(Extract to read)
Dr. Yvonne Greenstreet


27. Dr. Marie Maynard Daly

Dr. Marie Maynard Daly was the first African American woman in the United States to earn a doctorate in chemistry. Daly made history when she earned her Ph.D. in chemistry at Columbia University in 1947, only three years after enrolling in the university’s doctoral program. Beyond her career in research and education, Daly was a lifelong advocate for increased opportunities for enrolling minority students in medical schools and graduate programs in the sciences.

Dr. Marie Maynard Daly

28. Dr. Aprille Ericsson

Dr. Aprille Ericsson has broken many barriers over the course of her illustrious career, as both the first African American woman to earn a Ph.D. in Mechanical Engineering from Howard University and the first African American woman at NASA’s Goddard Space Flight Center to earn a Ph.D. in Engineering. Ericsson is the New Business Lead (NBL) for the NASA Goddard Space Flight Center Instrument Systems and Technology Division. She has received numerous honors over the course of her career, including NASA’s Exceptional Achievement in Outreach Award.

Dr. Aprille Ericsson

29. Dr. Edward Bouchet

Dr. Edward Bouchet was the first African American to earn a doctoral degree from any American university when he earned his doctorate in physics from Yale University in 1876. In addition, he was the sixth person in the Western Hemisphere to earn a doctorate in physics.

Dr. Edward Bouchet

30. Dr. Gladys West

Dr. Gladys West changed the world through her mathematical modeling work contributing to the creation of the Global Positioning System (GPS). West was the second Black woman to ever to be employed by the Naval Surface Warfare Center Dahlgren Division. For her groundbreaking work over the course of her career, West was inducted into the United States Air Force Hall of Fame.

(Dataset content)
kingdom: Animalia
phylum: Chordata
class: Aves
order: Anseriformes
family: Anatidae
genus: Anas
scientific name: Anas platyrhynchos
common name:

* * *

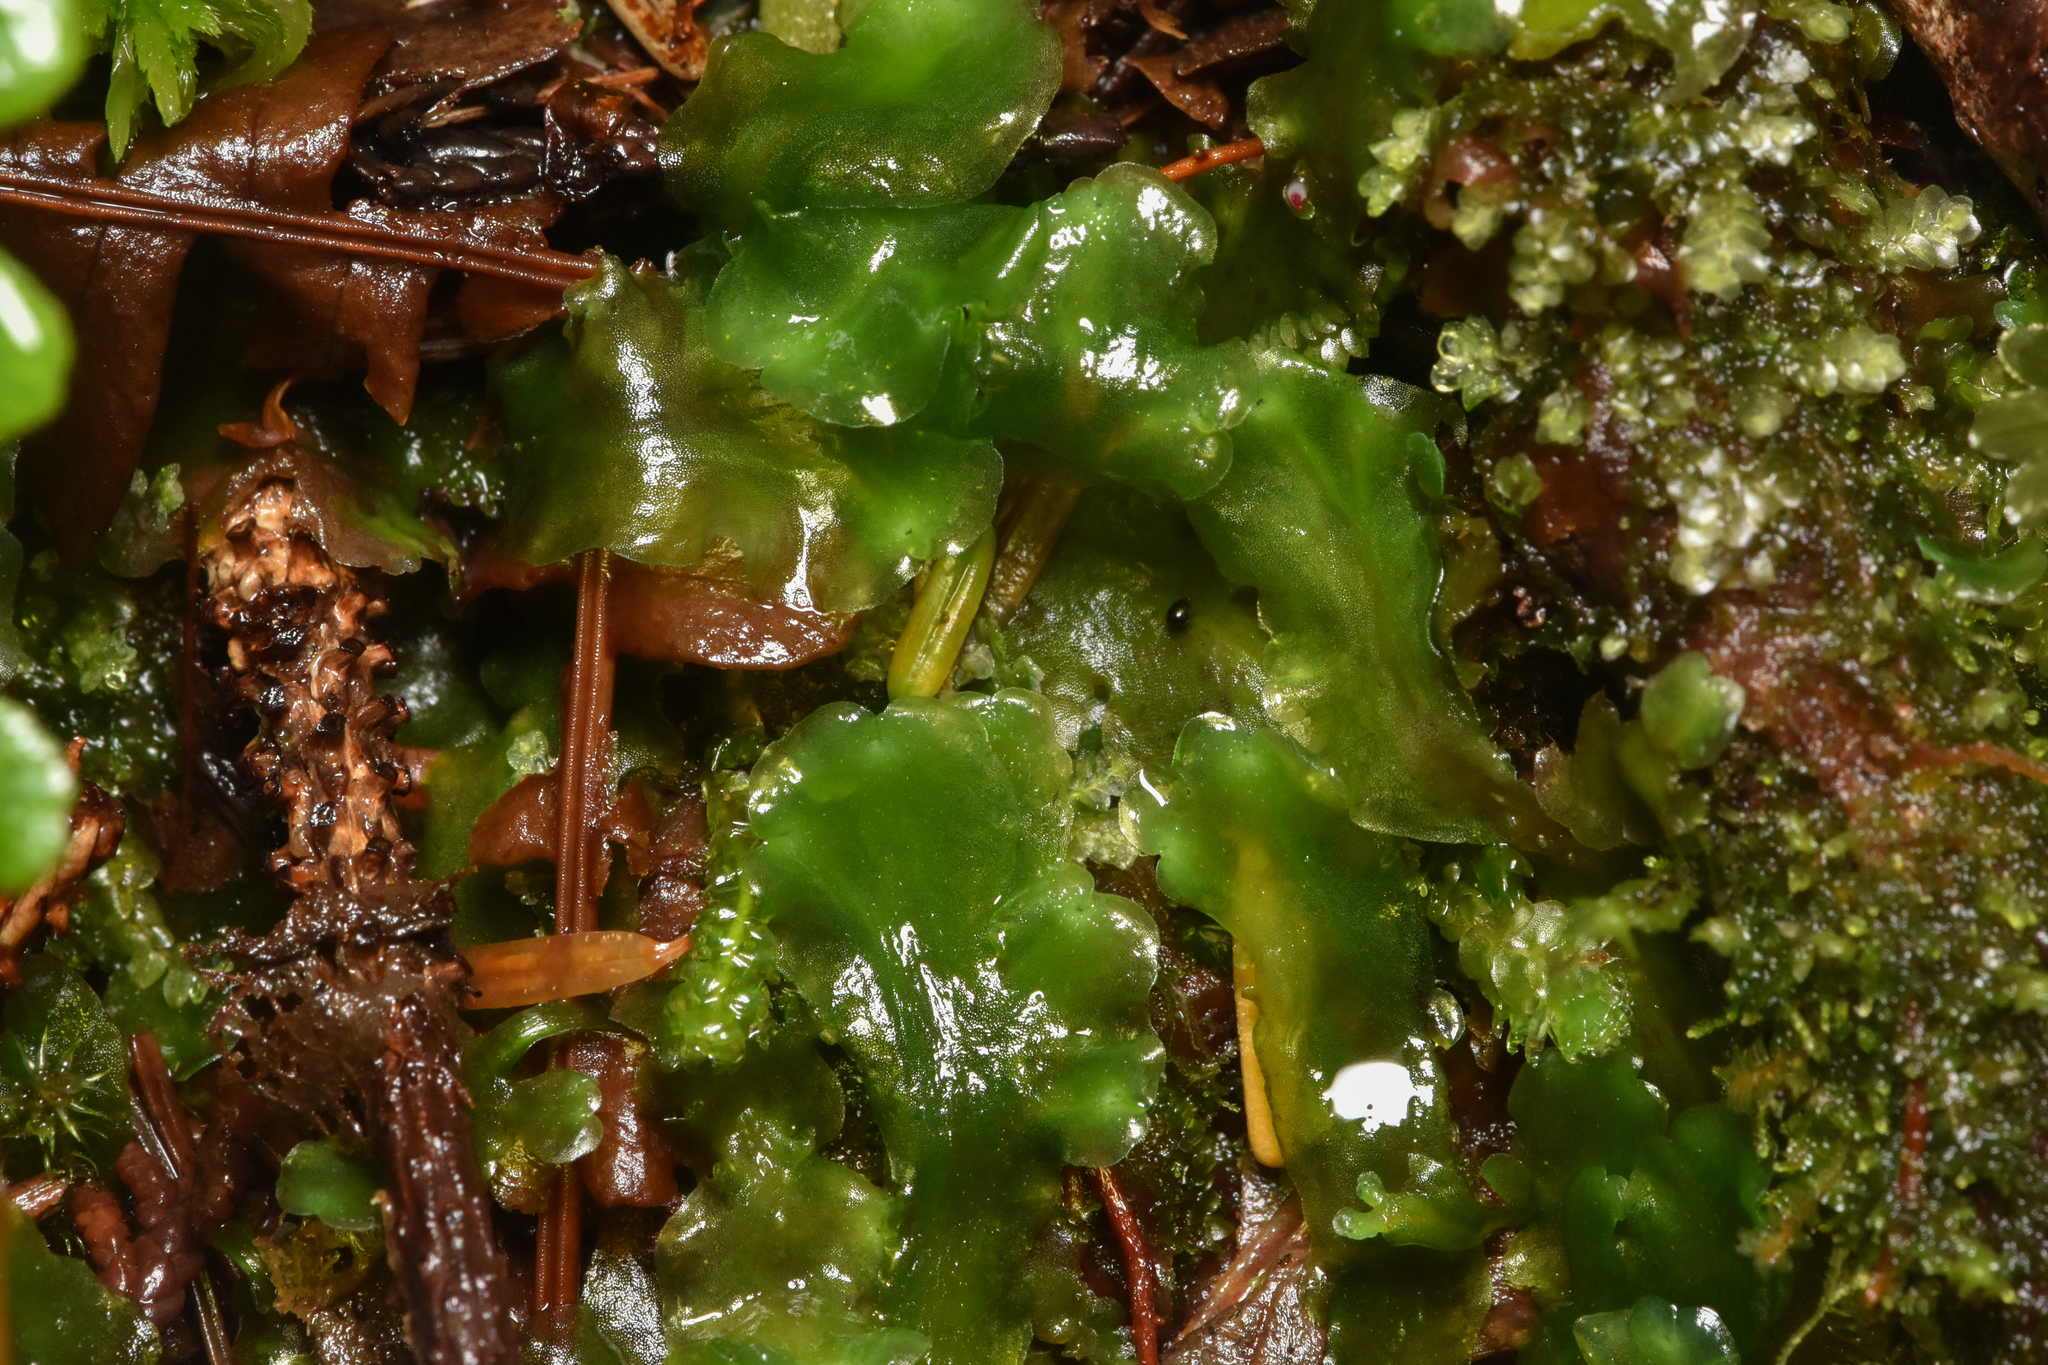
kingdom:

(Problem set)
- 1) Write out the part of the scientist profiles starting at "Dr. Aprille Ericsson has" and ending at "doctorate in physics.", copied word for word.
- 2) Go on with the scientist profiles from their last sentence.

(Response list)
- 1)
Dr. Aprille Ericsson has broken many barriers over the course of her illustrious career, as both the first African American woman to earn a Ph.D. in Mechanical Engineering from Howard University and the first African American woman at NASA’s Goddard Space Flight Center to earn a Ph.D. in Engineering. Ericsson is the New Business Lead (NBL) for the NASA Goddard Space Flight Center Instrument Systems and Technology Division. She has received numerous honors over the course of her career, including NASA’s Exceptional Achievement in Outreach Award.

Dr. Aprille Ericsson

29. Dr. Edward Bouchet

Dr. Edward Bouchet was the first African American to earn a doctoral degree from any American university when he earned his doctorate in physics from Yale University in 1876. In addition, he was the sixth person in the Western Hemisphere to earn a doctorate in physics.

- 2)
Dr. Gladys West

31. Dr. Tony Coles

Dr. Tony Coles is the CEO and Chairperson of the Board of Directors at Cerevel Therapeutics. Dr. Coles previously co-founded and served as the Chairperson and CEO of Yumanity Therapeutics, LLC, a clinical-stage biopharmaceutical company specializing in Alzheimer’s and Parkinson’s diseases. Earlier in his career, Dr. Coles served as the chairperson and chief executive officer of TRATE Enterprises, LLC and prior to that he served as president, CEO and Chairperson of the Board of Onyx Pharmaceuticals, Inc. Dr. Coles serves on a number of boards including the board of directors of Regeneron Pharmaceuticals, Inc. and is a member of the Board of Trustees for Johns Hopkins University. He is also a member of the Council for the Smithsonian’s National Museum of African American History and Culture in Washington, D.C. and a member of the Board of Directors of the Council on Foreign Relations. Dr. Coles was elected to the American Academy of Arts & Sciences in 2021.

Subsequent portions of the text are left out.